Theseus and the Minotaur

CNG 88, Lot: 858. Estimate $500.
Sold for $850. This amount does not include the buyer’s fee.

BITHYNIA, Nicomedia. Severus Alexander. AD 222-235. Æ (25mm, 9.96 g, 12h). Radiate, draped, and cuirassed bust right / Theseus standing left, head right, holding club and kneeling Minotaur by horns. Voegtli, p. 94; Corsten -; RG -; SNG von Aulock 784 (same dies); J.-P. Righetti Collection (Münzen und Medaillen AG 15), 426 (same dies). Good VF, light green patina, obverse pitted. Extremely rare.


From Group CEM.

Theseus, son of Aegeus, the king of Athens, was known for a number of heroic feats on the model of Hercules. The most famous of these feats was his slaying of the Minotaur. Because the city was a tributary subject to Minos, the king of Crete, it was forced each year to send seven youths and seven maidens to the Cretan capital of Cnossus to feed the Minotaur, a half-man, half-bull who lived in the Labyrinth. To liberate Athens from this humiliating tribute, Theseus connived with his father to join the next shipment of youths. Once in Crete, he would slay the Minotaur, free his fellow victims, and return home.
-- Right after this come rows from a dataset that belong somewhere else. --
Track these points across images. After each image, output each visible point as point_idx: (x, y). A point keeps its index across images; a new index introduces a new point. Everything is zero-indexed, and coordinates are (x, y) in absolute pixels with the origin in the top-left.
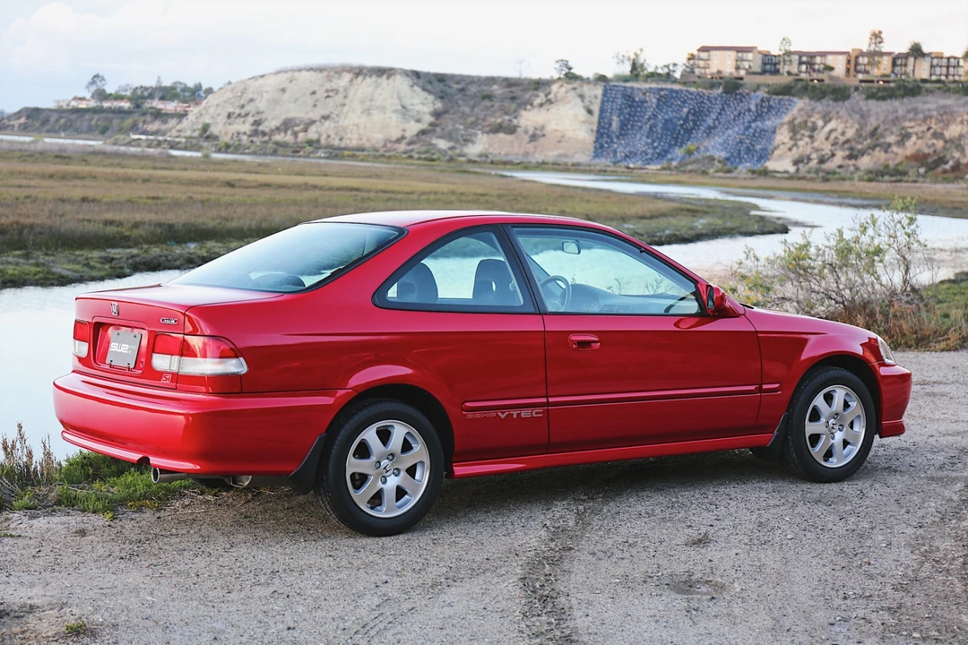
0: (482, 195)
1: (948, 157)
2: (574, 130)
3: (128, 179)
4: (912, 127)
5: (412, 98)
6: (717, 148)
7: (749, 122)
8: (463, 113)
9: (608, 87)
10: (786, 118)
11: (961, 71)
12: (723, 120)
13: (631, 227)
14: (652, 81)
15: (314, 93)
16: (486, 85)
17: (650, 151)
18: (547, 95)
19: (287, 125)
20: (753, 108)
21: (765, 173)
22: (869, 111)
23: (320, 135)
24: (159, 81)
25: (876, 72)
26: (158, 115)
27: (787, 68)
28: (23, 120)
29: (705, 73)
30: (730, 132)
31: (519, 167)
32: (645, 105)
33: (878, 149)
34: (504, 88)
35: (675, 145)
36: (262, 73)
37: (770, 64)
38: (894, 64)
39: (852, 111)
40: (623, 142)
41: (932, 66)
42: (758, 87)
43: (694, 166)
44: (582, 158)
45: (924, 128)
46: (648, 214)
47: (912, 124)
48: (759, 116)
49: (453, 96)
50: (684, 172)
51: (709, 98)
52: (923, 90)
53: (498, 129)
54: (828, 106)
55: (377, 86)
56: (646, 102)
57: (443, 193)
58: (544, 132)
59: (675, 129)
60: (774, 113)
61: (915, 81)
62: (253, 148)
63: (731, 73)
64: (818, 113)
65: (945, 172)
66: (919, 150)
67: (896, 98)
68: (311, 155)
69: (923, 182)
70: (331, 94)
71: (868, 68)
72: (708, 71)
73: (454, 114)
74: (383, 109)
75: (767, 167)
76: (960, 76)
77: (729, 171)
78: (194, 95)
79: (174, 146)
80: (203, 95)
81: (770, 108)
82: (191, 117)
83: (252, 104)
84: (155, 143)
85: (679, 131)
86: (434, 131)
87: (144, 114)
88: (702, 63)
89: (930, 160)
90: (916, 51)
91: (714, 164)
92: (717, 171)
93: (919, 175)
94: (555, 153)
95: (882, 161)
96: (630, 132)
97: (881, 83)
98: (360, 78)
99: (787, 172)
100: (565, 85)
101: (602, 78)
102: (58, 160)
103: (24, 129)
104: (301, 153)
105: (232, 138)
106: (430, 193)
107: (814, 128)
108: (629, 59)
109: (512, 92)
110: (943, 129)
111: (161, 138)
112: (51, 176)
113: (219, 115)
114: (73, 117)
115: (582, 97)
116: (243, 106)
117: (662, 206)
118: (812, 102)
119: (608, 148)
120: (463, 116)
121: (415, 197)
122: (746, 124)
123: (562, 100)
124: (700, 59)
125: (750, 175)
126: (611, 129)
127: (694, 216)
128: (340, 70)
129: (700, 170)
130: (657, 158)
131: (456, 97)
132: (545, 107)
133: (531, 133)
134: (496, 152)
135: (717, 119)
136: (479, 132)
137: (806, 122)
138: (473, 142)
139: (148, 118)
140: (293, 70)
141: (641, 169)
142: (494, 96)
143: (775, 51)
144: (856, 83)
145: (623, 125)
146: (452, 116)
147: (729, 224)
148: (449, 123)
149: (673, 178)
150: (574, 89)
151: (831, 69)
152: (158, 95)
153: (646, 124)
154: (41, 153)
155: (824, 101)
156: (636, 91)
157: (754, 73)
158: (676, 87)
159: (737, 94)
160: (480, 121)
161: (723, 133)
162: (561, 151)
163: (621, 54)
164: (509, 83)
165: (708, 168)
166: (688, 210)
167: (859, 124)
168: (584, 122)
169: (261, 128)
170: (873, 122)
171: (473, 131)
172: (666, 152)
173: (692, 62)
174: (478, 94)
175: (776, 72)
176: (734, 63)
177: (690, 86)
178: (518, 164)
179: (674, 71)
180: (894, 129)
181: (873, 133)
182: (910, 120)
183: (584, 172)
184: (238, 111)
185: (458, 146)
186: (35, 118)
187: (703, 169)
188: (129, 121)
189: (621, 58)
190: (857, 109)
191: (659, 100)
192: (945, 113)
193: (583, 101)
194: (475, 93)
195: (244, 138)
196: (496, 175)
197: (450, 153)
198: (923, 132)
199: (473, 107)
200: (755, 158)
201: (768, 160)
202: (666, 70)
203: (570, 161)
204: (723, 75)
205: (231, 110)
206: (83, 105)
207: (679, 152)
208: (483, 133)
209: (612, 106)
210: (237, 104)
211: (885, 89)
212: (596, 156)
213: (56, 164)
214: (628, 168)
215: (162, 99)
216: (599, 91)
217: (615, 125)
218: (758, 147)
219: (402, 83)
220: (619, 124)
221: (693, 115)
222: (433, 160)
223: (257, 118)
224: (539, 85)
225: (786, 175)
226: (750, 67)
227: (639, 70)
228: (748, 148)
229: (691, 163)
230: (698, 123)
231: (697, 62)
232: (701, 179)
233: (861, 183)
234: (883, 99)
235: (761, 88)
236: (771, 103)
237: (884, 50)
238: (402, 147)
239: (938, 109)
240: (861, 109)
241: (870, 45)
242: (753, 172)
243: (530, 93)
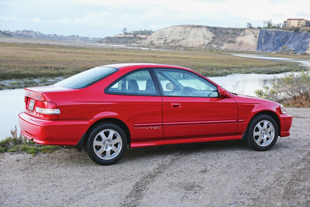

If successful, his returning ship would bear a white sail; if not, the sail would remain the black with which he left. With the help of Minos’ daughter, Ariadne, who had developed a passion for him, Theseus entered the Labyrinth and slew the Minotaur. On his return voyage, however, Theseus forgot to replace the black sail, and Aegeus, seeing this, hurled himself in despair into the sea which now is called Aegean.